Goal of the exercise ->
The entries below are to be reproduced in full, exactly as written.

*** Opening of Record excerpts ***

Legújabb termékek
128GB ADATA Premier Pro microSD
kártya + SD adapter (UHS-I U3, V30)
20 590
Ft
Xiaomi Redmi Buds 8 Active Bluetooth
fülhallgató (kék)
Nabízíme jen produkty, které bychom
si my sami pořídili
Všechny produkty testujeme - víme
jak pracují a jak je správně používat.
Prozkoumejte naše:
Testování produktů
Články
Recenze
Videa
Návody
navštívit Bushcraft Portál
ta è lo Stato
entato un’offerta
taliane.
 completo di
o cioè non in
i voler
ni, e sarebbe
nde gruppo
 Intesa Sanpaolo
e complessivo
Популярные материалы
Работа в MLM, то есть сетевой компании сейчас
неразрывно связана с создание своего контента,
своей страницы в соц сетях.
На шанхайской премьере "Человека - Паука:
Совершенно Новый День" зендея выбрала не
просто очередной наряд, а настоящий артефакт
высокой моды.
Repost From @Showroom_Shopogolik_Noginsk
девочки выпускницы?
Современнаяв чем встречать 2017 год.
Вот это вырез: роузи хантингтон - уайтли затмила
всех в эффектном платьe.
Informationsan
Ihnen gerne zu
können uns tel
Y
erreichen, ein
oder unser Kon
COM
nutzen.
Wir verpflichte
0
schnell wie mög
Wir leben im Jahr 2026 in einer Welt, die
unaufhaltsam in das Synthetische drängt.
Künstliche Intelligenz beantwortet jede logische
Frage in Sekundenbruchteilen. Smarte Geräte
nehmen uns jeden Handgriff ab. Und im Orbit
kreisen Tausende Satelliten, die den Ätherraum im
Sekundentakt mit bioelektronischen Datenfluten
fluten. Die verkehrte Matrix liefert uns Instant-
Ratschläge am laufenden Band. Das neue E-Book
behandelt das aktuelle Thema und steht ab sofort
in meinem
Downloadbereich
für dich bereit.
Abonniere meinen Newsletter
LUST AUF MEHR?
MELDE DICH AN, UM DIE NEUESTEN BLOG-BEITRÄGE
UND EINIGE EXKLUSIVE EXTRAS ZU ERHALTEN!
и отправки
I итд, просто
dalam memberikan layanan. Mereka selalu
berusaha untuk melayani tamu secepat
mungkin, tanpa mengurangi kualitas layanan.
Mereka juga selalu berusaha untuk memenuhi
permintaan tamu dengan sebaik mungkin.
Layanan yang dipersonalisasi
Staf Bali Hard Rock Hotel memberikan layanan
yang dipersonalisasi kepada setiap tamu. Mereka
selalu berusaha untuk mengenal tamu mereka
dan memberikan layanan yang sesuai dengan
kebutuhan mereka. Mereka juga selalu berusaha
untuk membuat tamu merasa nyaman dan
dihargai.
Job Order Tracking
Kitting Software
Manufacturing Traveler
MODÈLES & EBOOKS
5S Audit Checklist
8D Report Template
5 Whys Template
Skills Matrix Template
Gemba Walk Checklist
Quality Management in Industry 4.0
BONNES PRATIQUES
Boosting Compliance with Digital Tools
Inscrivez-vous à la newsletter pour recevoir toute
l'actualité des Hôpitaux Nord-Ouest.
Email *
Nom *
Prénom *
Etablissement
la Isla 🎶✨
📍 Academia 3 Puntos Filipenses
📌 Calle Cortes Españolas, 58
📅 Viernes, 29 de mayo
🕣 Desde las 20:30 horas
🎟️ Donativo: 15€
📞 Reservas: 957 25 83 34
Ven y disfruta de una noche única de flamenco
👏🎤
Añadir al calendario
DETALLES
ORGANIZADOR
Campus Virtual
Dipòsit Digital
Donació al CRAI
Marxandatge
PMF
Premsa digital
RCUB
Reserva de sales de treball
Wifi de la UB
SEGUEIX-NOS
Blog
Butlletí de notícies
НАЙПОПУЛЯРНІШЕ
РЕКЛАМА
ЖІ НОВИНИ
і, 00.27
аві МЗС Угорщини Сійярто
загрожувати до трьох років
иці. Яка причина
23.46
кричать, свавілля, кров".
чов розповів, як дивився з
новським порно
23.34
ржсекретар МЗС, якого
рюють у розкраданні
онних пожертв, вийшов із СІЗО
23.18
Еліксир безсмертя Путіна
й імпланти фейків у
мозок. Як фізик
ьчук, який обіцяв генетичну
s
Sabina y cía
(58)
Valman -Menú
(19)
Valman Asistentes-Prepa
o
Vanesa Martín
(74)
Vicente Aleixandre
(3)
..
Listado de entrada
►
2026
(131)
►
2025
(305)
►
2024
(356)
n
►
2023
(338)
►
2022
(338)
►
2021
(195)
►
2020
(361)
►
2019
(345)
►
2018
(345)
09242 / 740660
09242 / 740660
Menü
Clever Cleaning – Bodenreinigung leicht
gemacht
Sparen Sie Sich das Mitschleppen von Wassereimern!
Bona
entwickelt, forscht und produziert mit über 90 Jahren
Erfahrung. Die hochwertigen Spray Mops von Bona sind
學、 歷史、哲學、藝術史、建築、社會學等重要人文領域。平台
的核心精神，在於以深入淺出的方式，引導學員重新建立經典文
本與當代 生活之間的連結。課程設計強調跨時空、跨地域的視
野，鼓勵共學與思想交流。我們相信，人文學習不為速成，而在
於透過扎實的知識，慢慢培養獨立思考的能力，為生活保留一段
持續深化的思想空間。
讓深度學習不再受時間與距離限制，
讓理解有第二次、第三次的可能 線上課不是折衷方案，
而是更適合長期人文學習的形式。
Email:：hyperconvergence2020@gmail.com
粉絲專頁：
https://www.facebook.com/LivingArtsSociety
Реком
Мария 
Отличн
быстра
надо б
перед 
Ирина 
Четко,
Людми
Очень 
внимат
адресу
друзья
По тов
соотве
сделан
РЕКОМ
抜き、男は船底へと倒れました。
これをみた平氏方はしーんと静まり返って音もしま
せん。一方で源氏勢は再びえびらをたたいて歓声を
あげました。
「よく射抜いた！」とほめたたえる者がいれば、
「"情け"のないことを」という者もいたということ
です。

*** Close of Record excerpts ***

Exercise result ->
Legújabb termékek
128GB ADATA Premier Pro microSD
kártya + SD adapter (UHS-I U3, V30)
20 590
Ft
Xiaomi Redmi Buds 8 Active Bluetooth
fülhallgató (kék)
Nabízíme jen produkty, které bychom
si my sami pořídili
Všechny produkty testujeme - víme
jak pracují a jak je správně používat.
Prozkoumejte naše:
Testování produktů
Články
Recenze
Videa
Návody
navštívit Bushcraft Portál
ta è lo Stato
entato un’offerta
taliane.
 completo di
o cioè non in
i voler
ni, e sarebbe
nde gruppo
 Intesa Sanpaolo
e complessivo
Популярные материалы
Работа в MLM, то есть сетевой компании сейчас
неразрывно связана с создание своего контента,
своей страницы в соц сетях.
На шанхайской премьере "Человека - Паука:
Совершенно Новый День" зендея выбрала не
просто очередной наряд, а настоящий артефакт
высокой моды.
Repost From @Showroom_Shopogolik_Noginsk
девочки выпускницы?
Современнаяв чем встречать 2017 год.
Вот это вырез: роузи хантингтон - уайтли затмила
всех в эффектном платьe.
Informationsan
Ihnen gerne zu
können uns tel
Y
erreichen, ein
oder unser Kon
COM
nutzen.
Wir verpflichte
0
schnell wie mög
Wir leben im Jahr 2026 in einer Welt, die
unaufhaltsam in das Synthetische drängt.
Künstliche Intelligenz beantwortet jede logische
Frage in Sekundenbruchteilen. Smarte Geräte
nehmen uns jeden Handgriff ab. Und im Orbit
kreisen Tausende Satelliten, die den Ätherraum im
Sekundentakt mit bioelektronischen Datenfluten
fluten. Die verkehrte Matrix liefert uns Instant-
Ratschläge am laufenden Band. Das neue E-Book
behandelt das aktuelle Thema und steht ab sofort
in meinem
Downloadbereich
für dich bereit.
Abonniere meinen Newsletter
LUST AUF MEHR?
MELDE DICH AN, UM DIE NEUESTEN BLOG-BEITRÄGE
UND EINIGE EXKLUSIVE EXTRAS ZU ERHALTEN!
и отправки
I итд, просто
dalam memberikan layanan. Mereka selalu
berusaha untuk melayani tamu secepat
mungkin, tanpa mengurangi kualitas layanan.
Mereka juga selalu berusaha untuk memenuhi
permintaan tamu dengan sebaik mungkin.
Layanan yang dipersonalisasi
Staf Bali Hard Rock Hotel memberikan layanan
yang dipersonalisasi kepada setiap tamu. Mereka
selalu berusaha untuk mengenal tamu mereka
dan memberikan layanan yang sesuai dengan
kebutuhan mereka. Mereka juga selalu berusaha
untuk membuat tamu merasa nyaman dan
dihargai.
Job Order Tracking
Kitting Software
Manufacturing Traveler
MODÈLES & EBOOKS
5S Audit Checklist
8D Report Template
5 Whys Template
Skills Matrix Template
Gemba Walk Checklist
Quality Management in Industry 4.0
BONNES PRATIQUES
Boosting Compliance with Digital Tools
Inscrivez-vous à la newsletter pour recevoir toute
l'actualité des Hôpitaux Nord-Ouest.
Email *
Nom *
Prénom *
Etablissement
la Isla 🎶✨
📍 Academia 3 Puntos Filipenses
📌 Calle Cortes Españolas, 58
📅 Viernes, 29 de mayo
🕣 Desde las 20:30 horas
🎟️ Donativo: 15€
📞 Reservas: 957 25 83 34
Ven y disfruta de una noche única de flamenco
👏🎤
Añadir al calendario
DETALLES
ORGANIZADOR
Campus Virtual
Dipòsit Digital
Donació al CRAI
Marxandatge
PMF
Premsa digital
RCUB
Reserva de sales de treball
Wifi de la UB
SEGUEIX-NOS
Blog
Butlletí de notícies
НАЙПОПУЛЯРНІШЕ
РЕКЛАМА
ЖІ НОВИНИ
і, 00.27
аві МЗС Угорщини Сійярто
загрожувати до трьох років
иці. Яка причина
23.46
кричать, свавілля, кров".
чов розповів, як дивився з
новським порно
23.34
ржсекретар МЗС, якого
рюють у розкраданні
онних пожертв, вийшов із СІЗО
23.18
Еліксир безсмертя Путіна
й імпланти фейків у
мозок. Як фізик
ьчук, який обіцяв генетичну
s
Sabina y cía
(58)
Valman -Menú
(19)
Valman Asistentes-Prepa
o
Vanesa Martín
(74)
Vicente Aleixandre
(3)
..
Listado de entrada
►
2026
(131)
►
2025
(305)
►
2024
(356)
n
►
2023
(338)
►
2022
(338)
►
2021
(195)
►
2020
(361)
►
2019
(345)
►
2018
(345)
09242 / 740660
09242 / 740660
Menü
Clever Cleaning – Bodenreinigung leicht
gemacht
Sparen Sie Sich das Mitschleppen von Wassereimern!
Bona
entwickelt, forscht und produziert mit über 90 Jahren
Erfahrung. Die hochwertigen Spray Mops von Bona sind
學、 歷史、哲學、藝術史、建築、社會學等重要人文領域。平台
的核心精神，在於以深入淺出的方式，引導學員重新建立經典文
本與當代 生活之間的連結。課程設計強調跨時空、跨地域的視
野，鼓勵共學與思想交流。我們相信，人文學習不為速成，而在
於透過扎實的知識，慢慢培養獨立思考的能力，為生活保留一段
持續深化的思想空間。
讓深度學習不再受時間與距離限制，
讓理解有第二次、第三次的可能 線上課不是折衷方案，
而是更適合長期人文學習的形式。
Email:：hyperconvergence2020@gmail.com
粉絲專頁：
https://www.facebook.com/LivingArtsSociety
Реком
Мария 
Отличн
быстра
надо б
перед 
Ирина 
Четко,
Людми
Очень 
внимат
адресу
друзья
По тов
соотве
сделан
РЕКОМ
抜き、男は船底へと倒れました。
これをみた平氏方はしーんと静まり返って音もしま
せん。一方で源氏勢は再びえびらをたたいて歓声を
あげました。
「よく射抜いた！」とほめたたえる者がいれば、
「"情け"のないことを」という者もいたということ
です。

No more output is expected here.